Григорий, движимый вдохновением, трудился денно и нощно и успел сделать перевод Православного Молитвослова и несколько списков с него ко дню отплытия на Русь греческих послов. После сего Григория посадили за перевод Евангелия, и он трудился над ним около трех лет. Позже, когда Григорий вернулся на родную землю, он привез свой рукотворный труд, второй список Евангелия, на родную землю.

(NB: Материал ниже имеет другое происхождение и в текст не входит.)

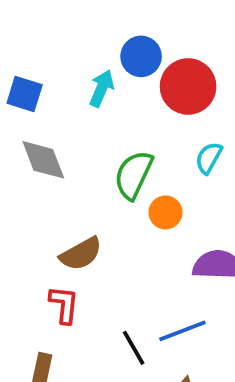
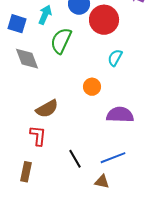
cyan arrow: (102, 88) -> (45, 15), moved
green semicircle: (134, 175) -> (61, 41), moved
blue line: (182, 331) -> (113, 158), moved

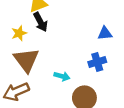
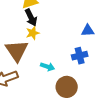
yellow star: (19, 33) -> (33, 33), moved

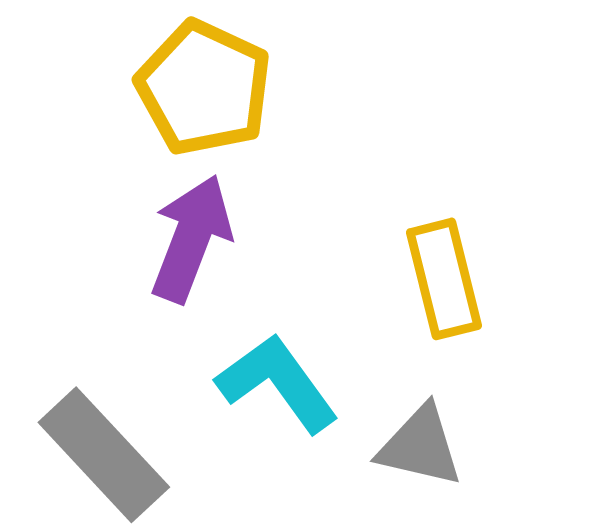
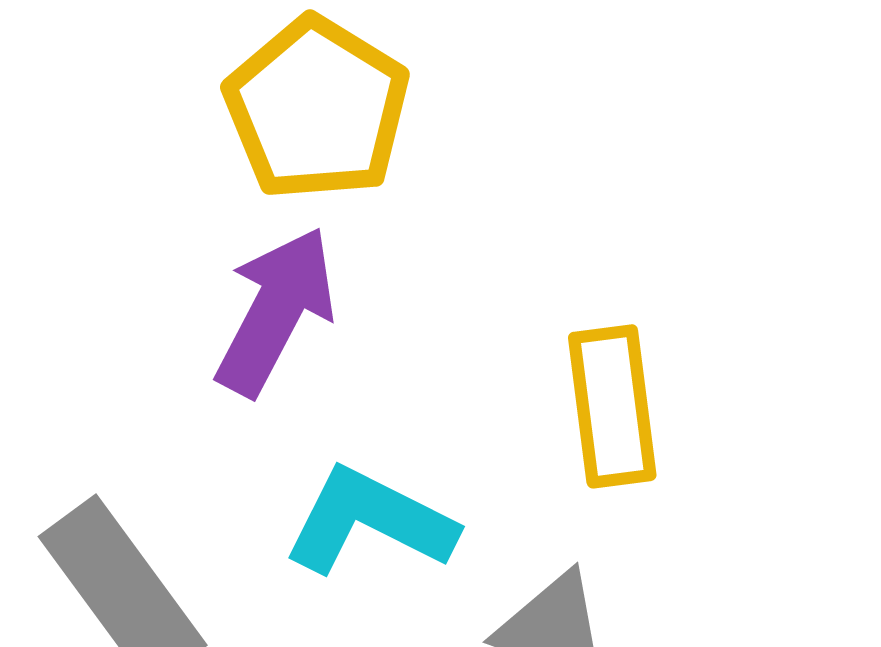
cyan L-shape: (277, 383) -> (370, 521), turned -34

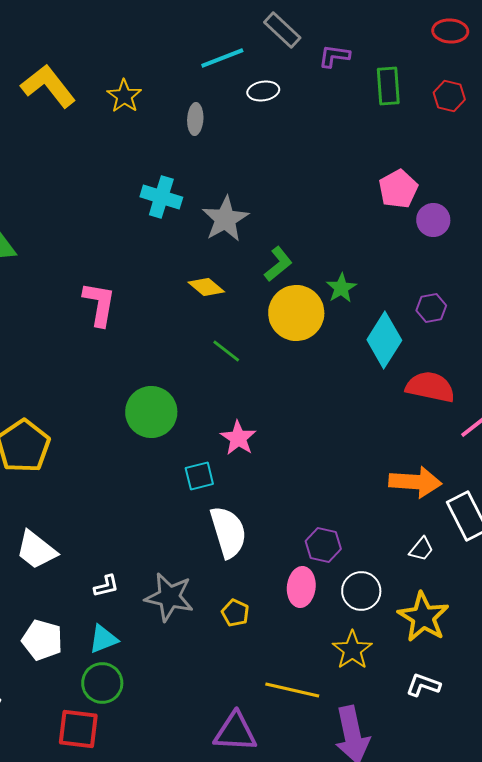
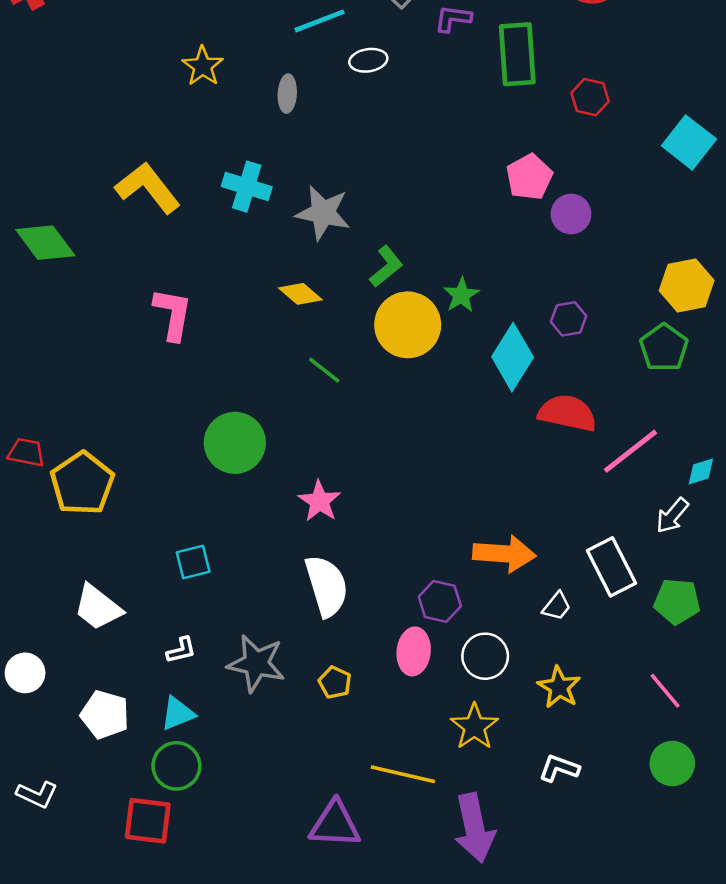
yellow L-shape: (48, 86) -> (148, 188), moved
green rectangle: (388, 86) -> (517, 54), size x1.4
red hexagon: (449, 96) -> (590, 97), moved
gray star: (225, 219) -> (323, 213), turned -30
pink star: (238, 438) -> (319, 501), moved
cyan square: (199, 476) -> (193, 562), moved
orange arrow: (415, 482) -> (504, 554), moved
yellow star: (423, 617) -> (559, 687), size x0.7

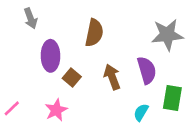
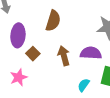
purple semicircle: (147, 70) -> (91, 53), turned -75

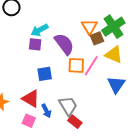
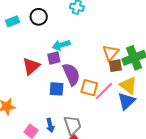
purple square: (35, 44) -> (54, 58), turned -32
purple semicircle: (64, 44) -> (71, 74), moved
blue triangle: (116, 85) -> (126, 101), moved
red triangle: (31, 99) -> (31, 66), moved, turned 36

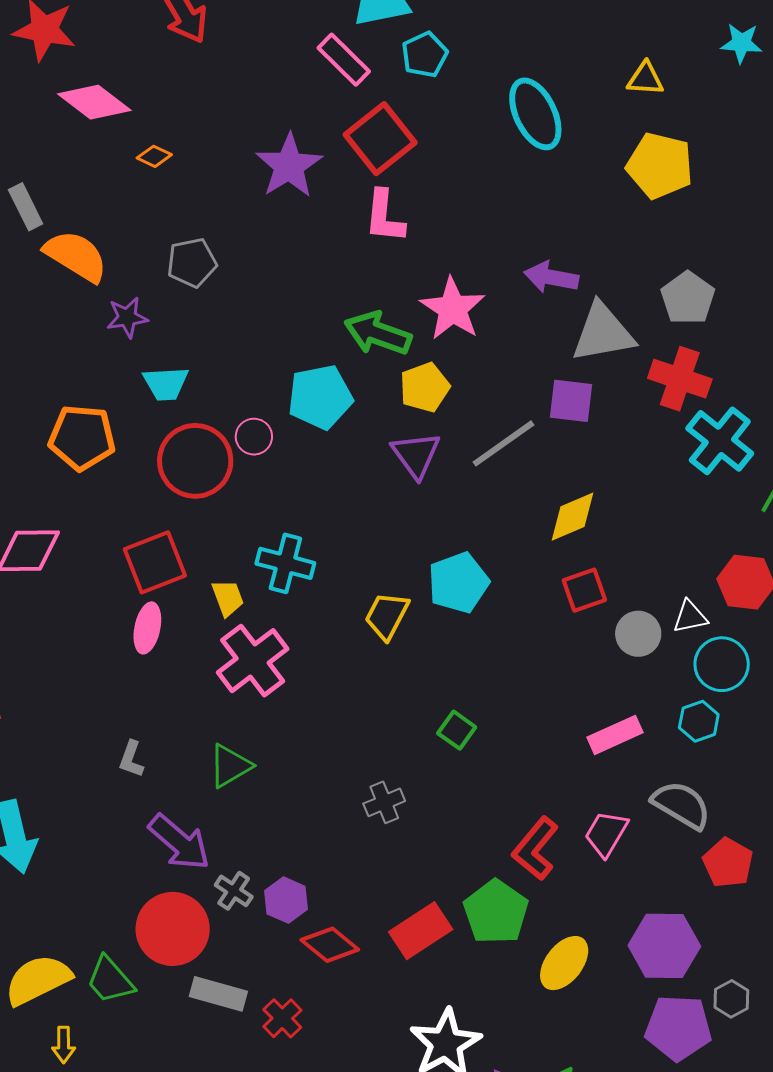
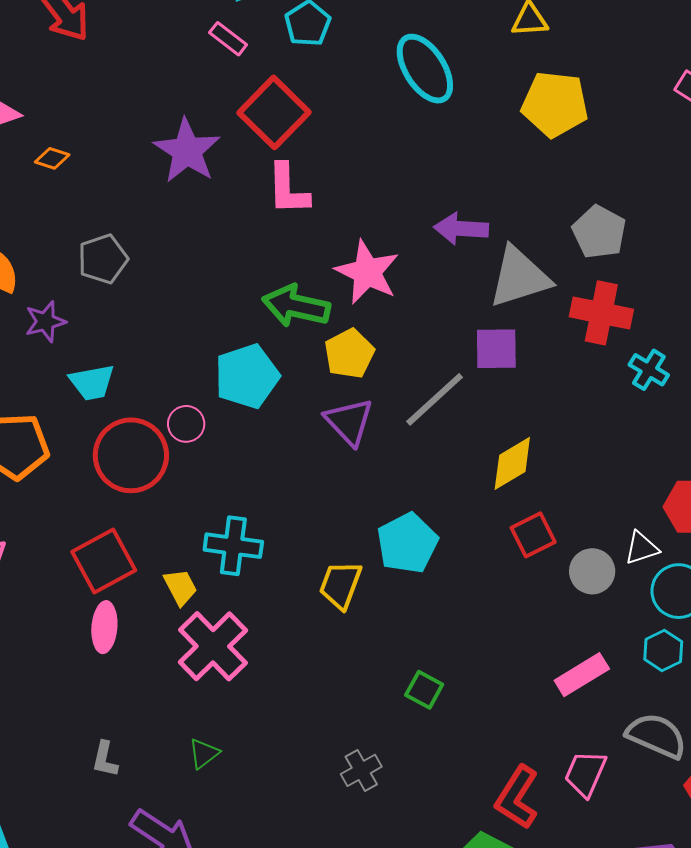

С годами жизнь Григория в Византии становилась все более умиротворенной. Может быть, он там и закончил бы свой бренный путь. Но в Царьград суждено было прибыть великой княгине Ольге с посольством. Когда он услышал о том, что суда княгини Ольги вошли в Золотую бухту, то испытал ни с чем не сравнимую радость и волнение. Уведомив протоиерея Николая, занявшего место уехавшего на Русь протоиерея Михаила, Григорий ушел в гавань в надежде увидеть там великую княгиню, когда она на третий день пребывания в гавани сошла с судна и отправилась в императорский дворец, в посольский особняк. Григорий смотрел на нее издали, не осмеливаясь открыть своего лица. Она показалась ему прежней прелестной Прекрасой, но еще более величественной. С этого часу Григорий заболел тоской по родине, и все помыслы его были об одном: как вернуться на отчую землю. И когда через год после пребывания княгини Ольги в Царьграде на Русь собиралось большое посольство, а с ним отправлялись многие священнослужители — миссионеры, отец Григорий дерзнул обратиться к патриарху и испросил его позволения войти в число миссионеров. В ту пору высшее духовенство Византии прилагало много усилий для того, чтобы христианство стало на Руси государственной религией.